MoDOT isn’t opposed to the new bridge and new North Loop idea. The department would love to see it happen, assistant district engineer Brian Kidwell said.
“But it puts us in a tough position as owners of the bridge to pursue a new bridge when we have no control on the funding,” he said. “We can’t bet public safety on potential federal funding.”
The city can’t abide so many things it deems unsatisfactory with just closing and repairing the old bridge.
“It does not make bicycle-pedestrian improvements,” Minder said. “It does not improve traffic flow.”
A new bridge project would likely cost $200 million or more and would need to be built next to the current bridge to avoid a long closure. The construction of the Kit Bond Bridge in place of the old Paseo Bridge in 2007 cost $245 million.
“If we identify funding,” Minder told the council, “and if there is a new alignment for the bridge and we could do it side by side…”
This is the tall order that Mayor James’ chief of staff, Joni Wickham, said the city has been pitching to congressional staff members.
They need to show traction soon because even if plans could take shape in early 2018, the required planning procedures and environmental impact studies mean a new bridge likely would not be able to open before 2022.
None of the congressional offices have reported any traction toward funding the project. One staffer, without attribution, said her Congress member’s office was in “listening mode” but eager to support the community’s decision.
The Mid-America Regional Council, which is coordinating a regional study surrounding the future of the bridge, is considering speeding the study’s approach, director of transportation Ron Achelpohl said.

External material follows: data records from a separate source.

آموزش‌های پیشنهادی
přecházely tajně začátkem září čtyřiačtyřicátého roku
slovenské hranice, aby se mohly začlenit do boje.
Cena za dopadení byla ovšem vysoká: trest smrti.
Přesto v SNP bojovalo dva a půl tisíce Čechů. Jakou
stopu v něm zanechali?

The study intends to explore options not only for the north-south path of the bridge, but the east-west flow of the Interstate 70 North Loop. The urgency of the bridge situation may necessitate focusing on the bridge, with the loop to follow.
Delaying repairs would mean more frequent monitoring by MoDOT, Kidwell said, and increasing anxiety that the state might end up needing an emergency closure of the bridge.
“You can never see exactly what’s going on in that bridge,” Kidwell said. “It’s like bending the paper clip. You don’t know how many bends you’ve got left.”